= Franciscus Portus =

Greek-Italian Renaissance humanist and classical scholar

Franciscus Portus (Greek: Φραγκίσκος Πόρτος; Italian: Francesco Porto; 22 August 1511 – 5 June 1581) was a Greek-Italian Renaissance humanist and classical scholar.

==Biography==
Born on 22 August 1511 in Rethymno or Candia, Venetian Crete, Portus was orphaned at a young age. He probably studied under Arsenius Apostolius in his youth, and seems to have followed his teacher to Venice. From 1526 to 1535, he was active as a copyist of Greek manuscripts. However, he was an adherent of Reformed Christianity, and certain mocking remarks he made about traditional religious customs, such as fasting and the veneration of images, resulted in his departure from Venice.

In 1536, Portus obtained a Chair in Greek at Modena, although he was unwilling to sign the declaration of faith which was required of public officials. In 1542, he was hired by Renée of France, the Duchess of Ferrara, as tutor to her sons. She also entrusted to him the secret correspondence she maintained with John Calvin. He was admitted to the Accademia dei Filareti, founded in Ferrara in 1554, and delivered a speech there in praise of the Greek language.

**Provided information**
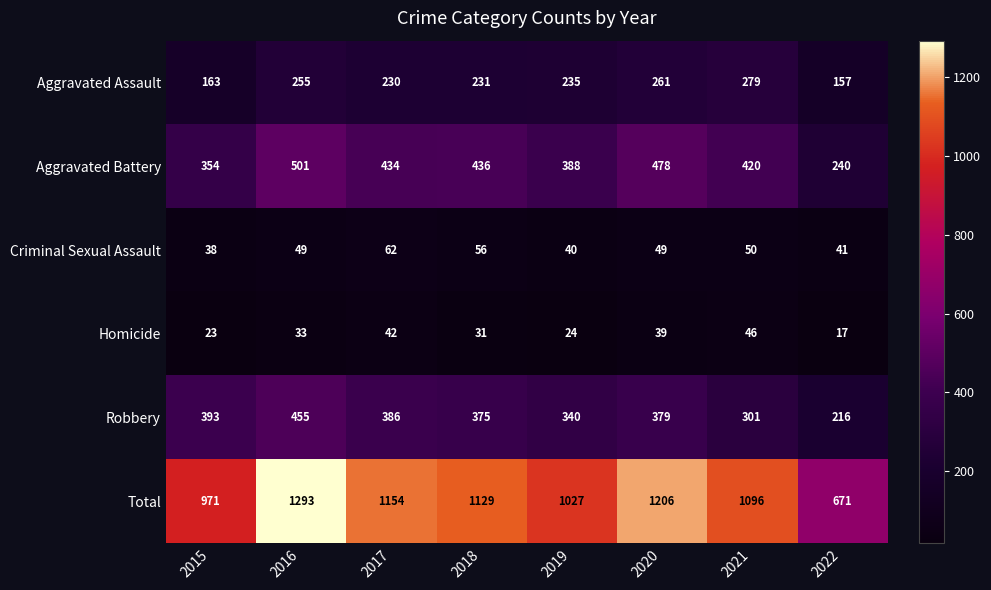

How many data points in Robbery are less than 379?

4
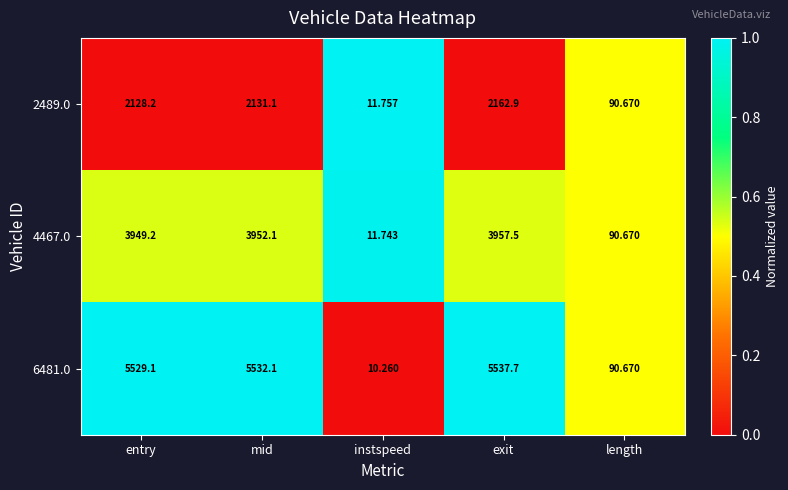

Which series has the largest total across all categories?

6481.0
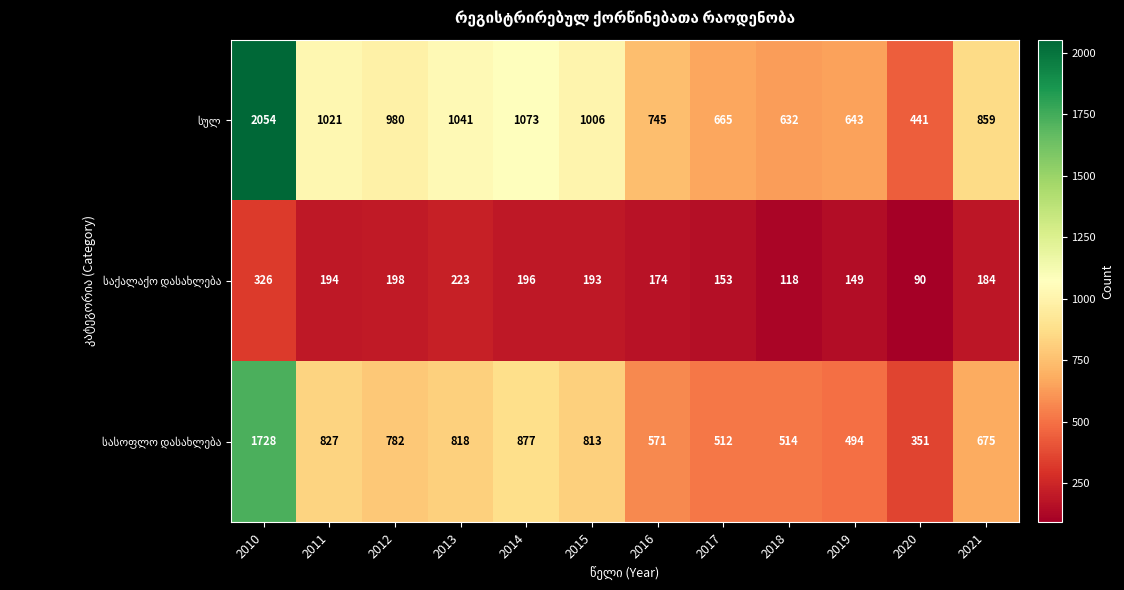

What is the greatest value displayed?

2054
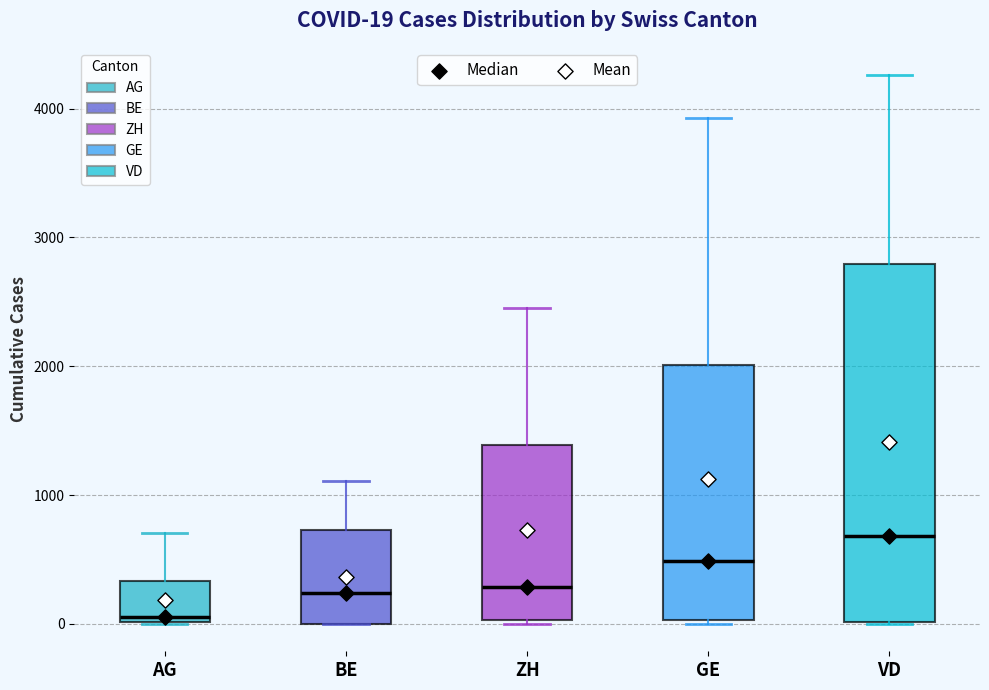

Comparing the boxes themselves (not the whiskers), which one is the tallest?

VD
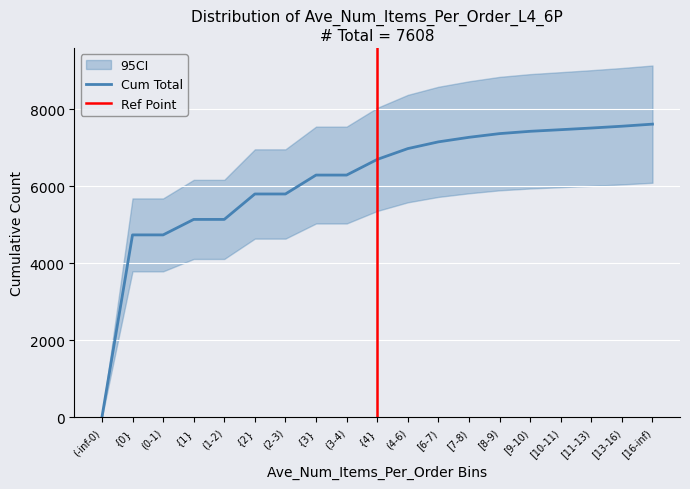

What is the average value of the Cum Total series?

6152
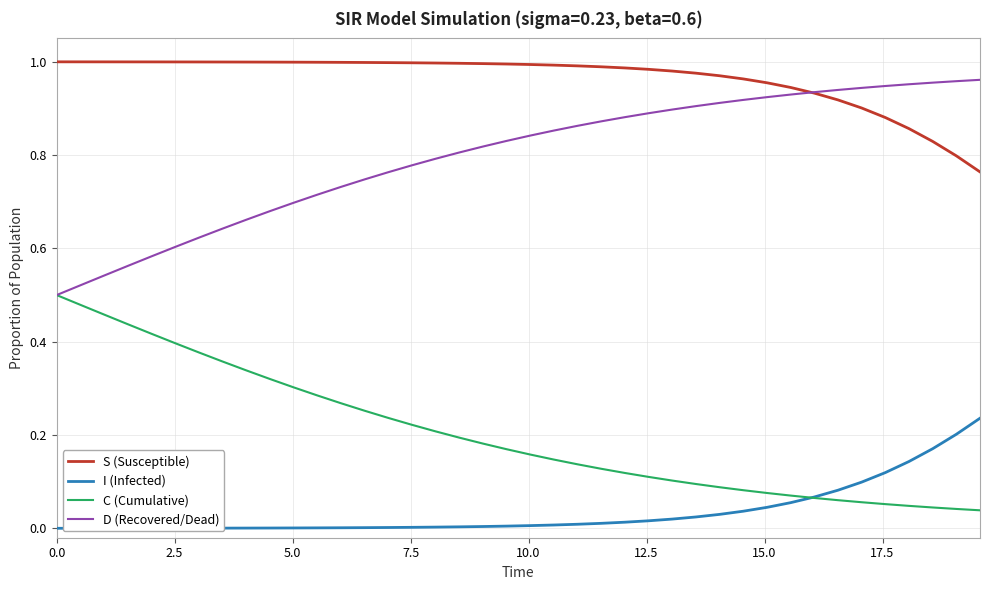

True or false: I (Infected) and S (Susceptible) cross at least once.

False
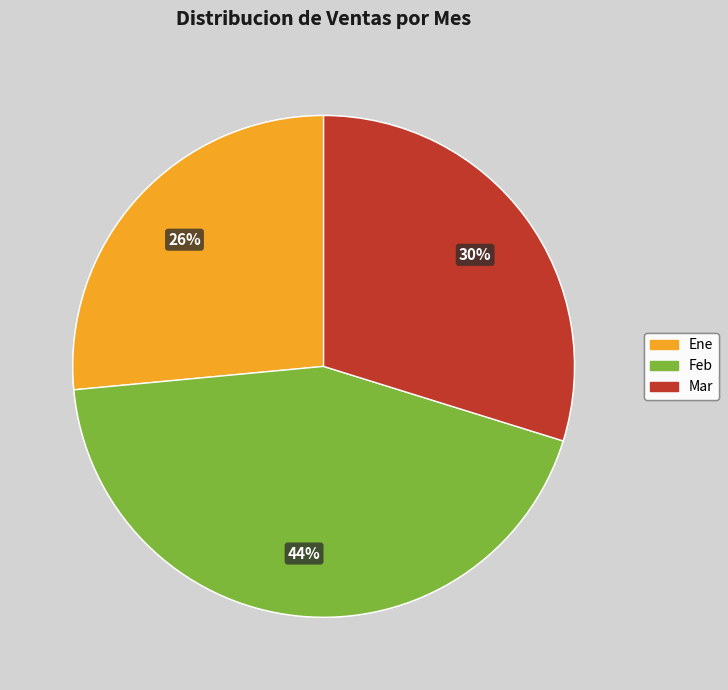

Which has a higher value, Ene or Mar?

Mar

**Exercise requirements**
**a)** Copy the stretch of the Franciscus Portus biography from "Franciscus Portus (Greek: Φραγκίσκος" through "and classical scholar." word for word.
**b)** In the records, rewrite the stretch from the line containing "What is the average" through the end of the records, swapping "average" for "mean" and keeping everything else the same. Leave the pictures out of your answer.

**Results for each task**
**a)**
Franciscus Portus (Greek: Φραγκίσκος Πόρτος; Italian: Francesco Porto; 22 August 1511 – 5 June 1581) was a Greek-Italian Renaissance humanist and classical scholar.

**b)**
What is the mean value of the Cum Total series?

6152

True or false: I (Infected) and S (Susceptible) cross at least once.

False

Which has a higher value, Ene or Mar?

Mar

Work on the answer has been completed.